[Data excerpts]
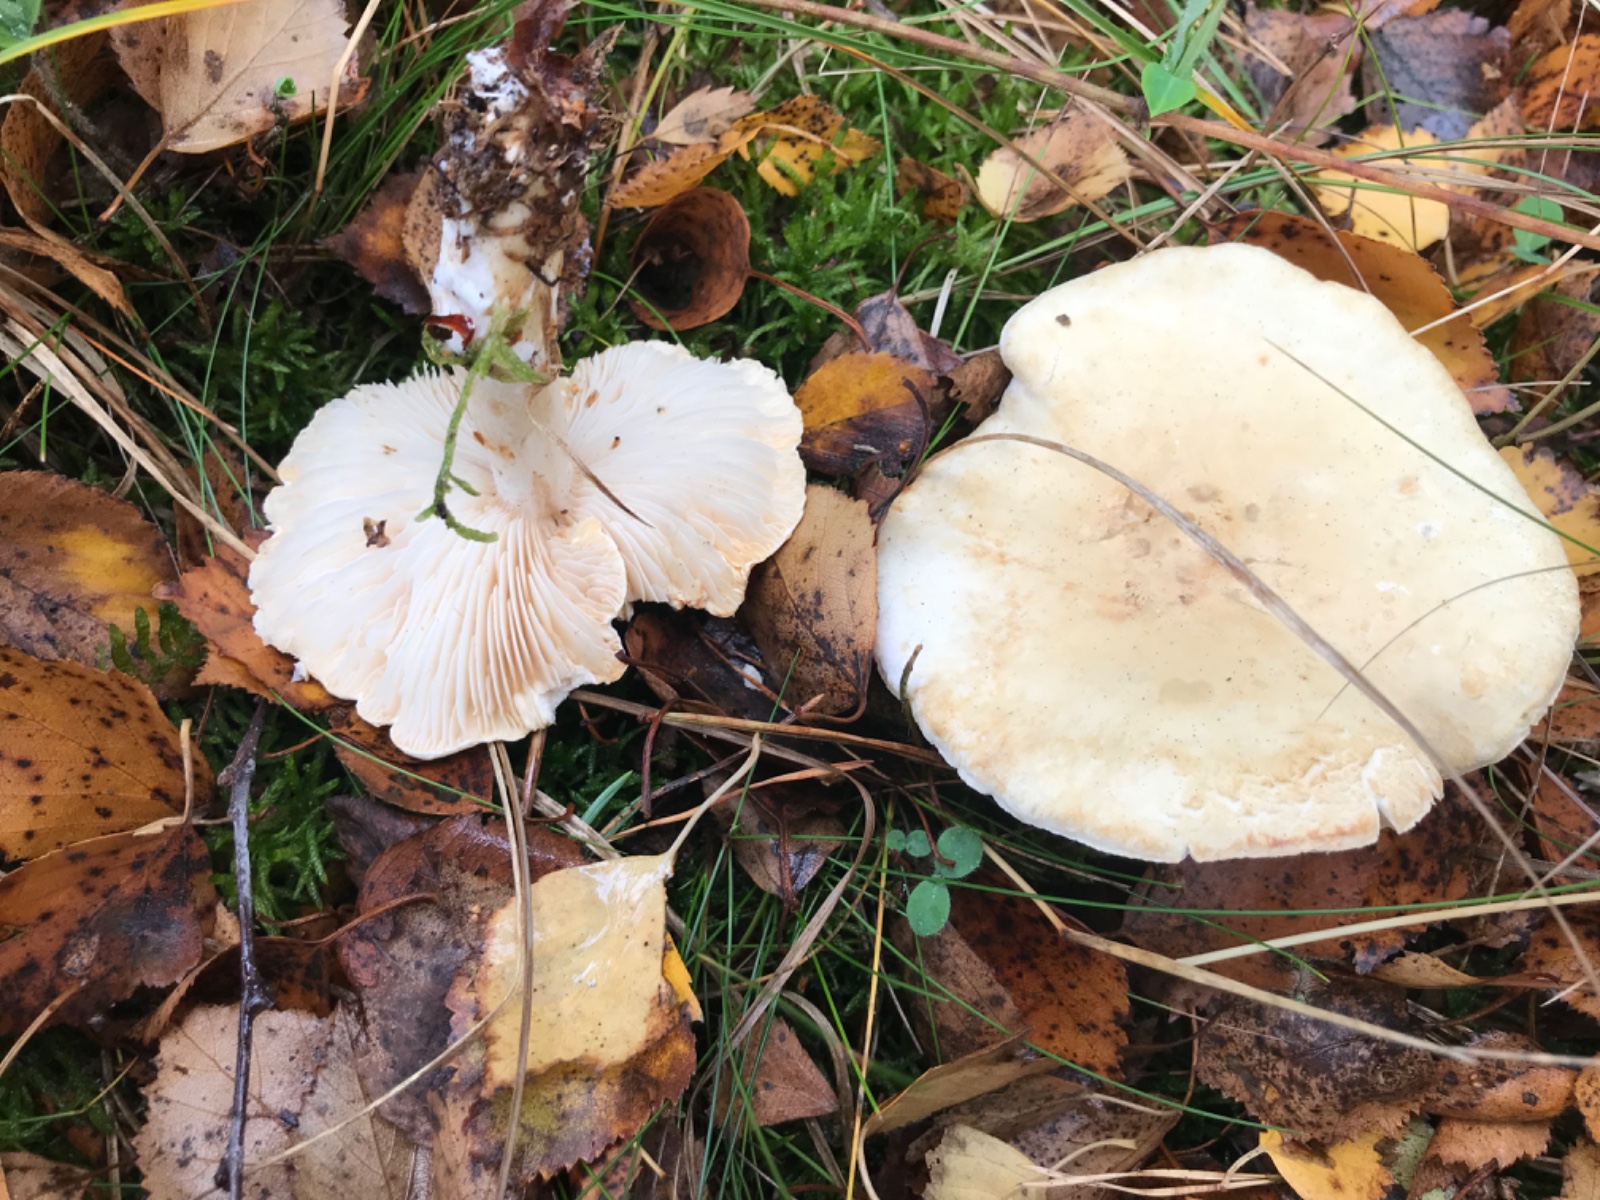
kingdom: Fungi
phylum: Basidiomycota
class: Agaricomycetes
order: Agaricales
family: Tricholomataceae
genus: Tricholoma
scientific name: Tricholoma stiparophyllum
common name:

STATED PROBLEM => Swap "common name" for "vernacular name" throughout the lines above and write them out again with nothing else changed. Leave the pictures out of your answer.

ANSWER =>
kingdom: Fungi
phylum: Basidiomycota
class: Agaricomycetes
order: Agaricales
family: Tricholomataceae
genus: Tricholoma
scientific name: Tricholoma stiparophyllum
vernacular name:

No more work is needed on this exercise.